TASKS TO CARRY OUT:
1 - Summarize the text on John Wilson's exhibitions in two sentences.
2 - Using Wilson's own words in the text on his exhibitions, explain in one to three sentences why he could not picture himself in any other career.
3 - Output the passage from the text on Wilson's exhibitions, starting at "In 2004, he" and ending at "prints and drawings.".

SOURCE EXCERPT:
[start]
In 1976, the Los Angeles County Museum of Art curated a traveling show titled "Two Centuries of Black American Art" where Wilson was represented. His work "Street Children" was entered in the Black Enterprise Winter Art Exhibition in 1978. The works were hung in the magazine's offices. In 1992, his drawing "Streetcar Scene (1945)" was featured on the cover of the catalog for the traveling exhibit "Alone in a Crowd: Prints by  African-American Artists of the 1930s-1940s" of works in the collection of Reba and Dave Williams. The exhibit was shown at the Brooklyn Museum, the Art Institute of Chicago and the Baltimore Museum of Art, among others.

In 1995, Wilson had an exhibit of his own work at the Museum of Fine Arts called "Dialogue: John Wilson/Joseph Norman". The exhibit consisted of many of Wilson's sculptures and sketches. In 1996, he was represented in a traveling exhibit titled "In the Spirit of Resistance: African-American Modernists and the Mexican Muralist School" that focused on the influence of Mexico's graphics workshop on Black artists during the 1930s, 1940s and 1950s. Also included were works by Mexican artists and photos of murals by both groups. The exhibit was sponsored by the Studio Museum of Harlem and Mexican Museum in San Francisco.

In 2003, he was included in an exhibition of artwork from the Atlanta University collection on display at the Clark Atlanta University Art Galleries and titled "Remembering the Atlanta University Art Annuals."

In 2004, he received the James Van Der Zee award from the Brandywine Workshop in Philadelphia. "I can't remember when I was not doing some sort of visual art," he said at the time. "This career has been very satisfying, gratifying and there is nothing else I could conceive of myself doing." In 20l9, the Yale University Art Gallery mounted a traveling exhibit titled "Reckoning with 'The Incident': John Wilson's Studies for a Lynching Mural', which focused on Wilson's 1952 mural that he painted while at La Esmeralda, the national school of art in Mexico. The mural, which no longer exists, shows the lynching of a Black man by the Ku Klux Klan as a Black family looks on. The exhibit contained his sketches, painted studies and related prints and drawings.
[end]
GIVEN INFORMATION:
[start]
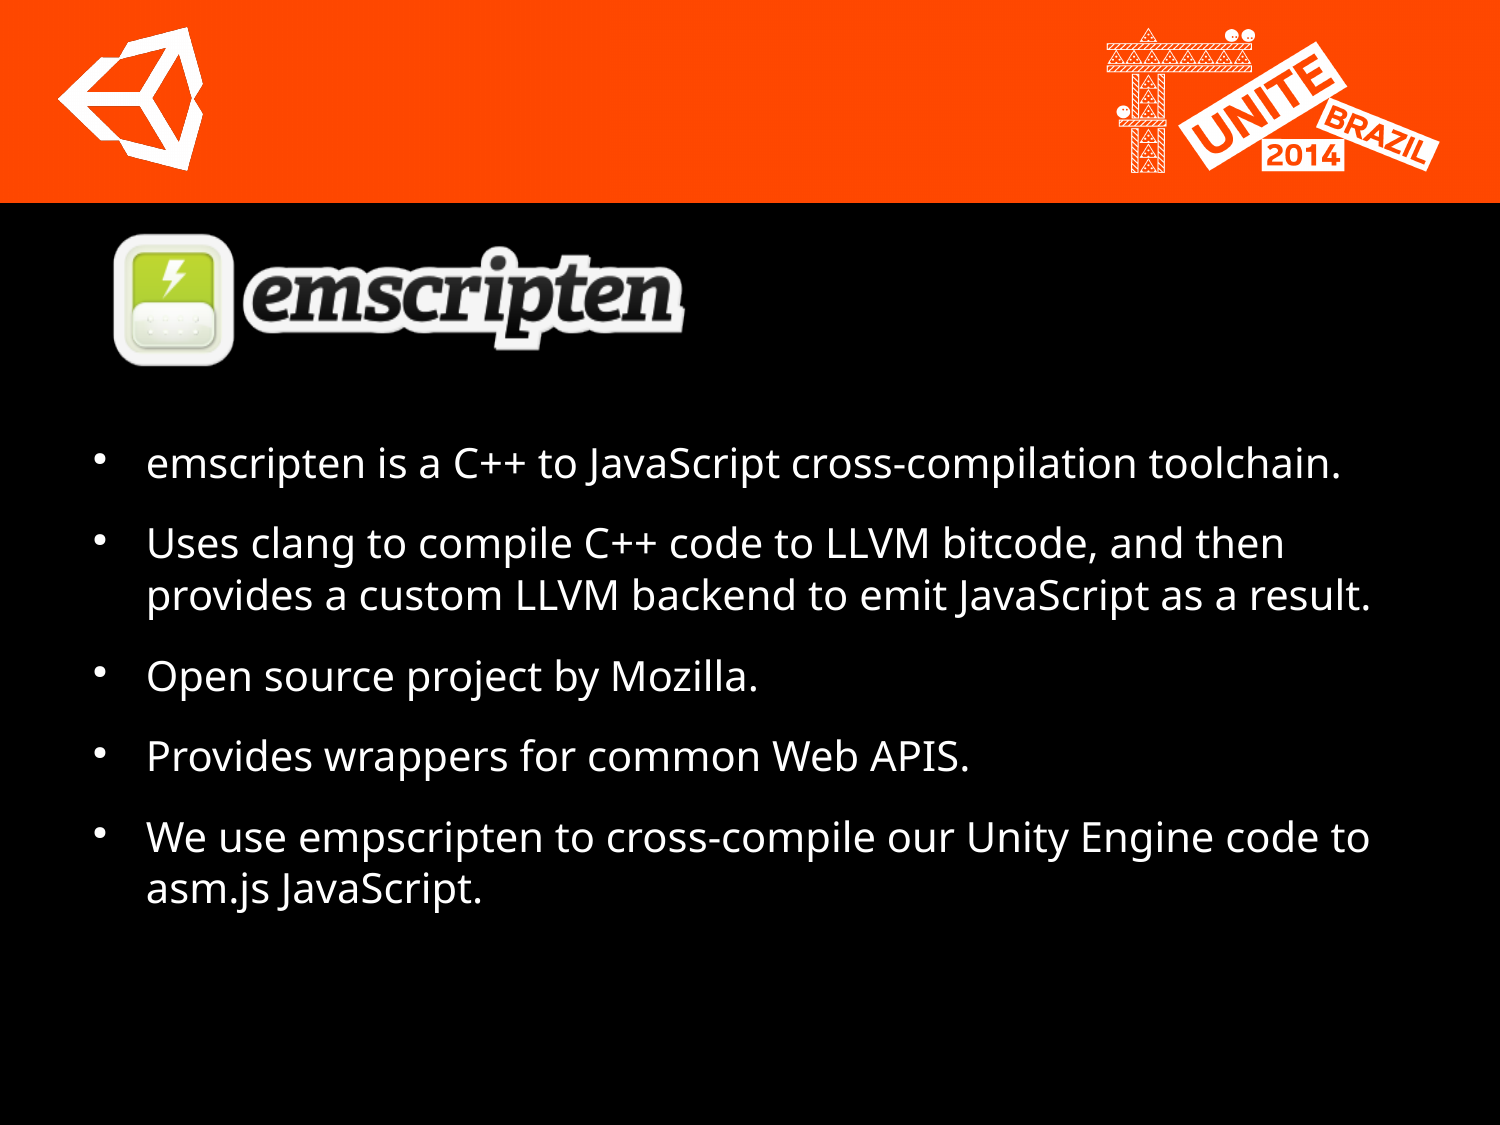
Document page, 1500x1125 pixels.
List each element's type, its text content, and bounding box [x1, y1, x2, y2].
[end]
RESPONSES:
1 - From 1976 on, Wilson's work appeared in many exhibitions, including traveling shows of Black American art, a 1995 exhibit of his sculptures and sketches at the Museum of Fine Arts, and a 1996 show on the influence of Mexico's graphics workshop on Black artists. He received the James Van Der Zee award in 2004, and the Yale University Art Gallery later mounted a traveling exhibit of his studies for a 1952 lynching mural he painted in Mexico.

2 - Wilson said he could not remember a time when he was not doing some sort of visual art. He called his career very satisfying and gratifying, and said there was nothing else he could conceive of himself doing.

3 -
In 2004, he received the James Van Der Zee award from the Brandywine Workshop in Philadelphia. "I can't remember when I was not doing some sort of visual art," he said at the time. "This career has been very satisfying, gratifying and there is nothing else I could conceive of myself doing." In 20l9, the Yale University Art Gallery mounted a traveling exhibit titled "Reckoning with 'The Incident': John Wilson's Studies for a Lynching Mural', which focused on Wilson's 1952 mural that he painted while at La Esmeralda, the national school of art in Mexico. The mural, which no longer exists, shows the lynching of a Black man by the Ku Klux Klan as a Black family looks on. The exhibit contained his sketches, painted studies and related prints and drawings.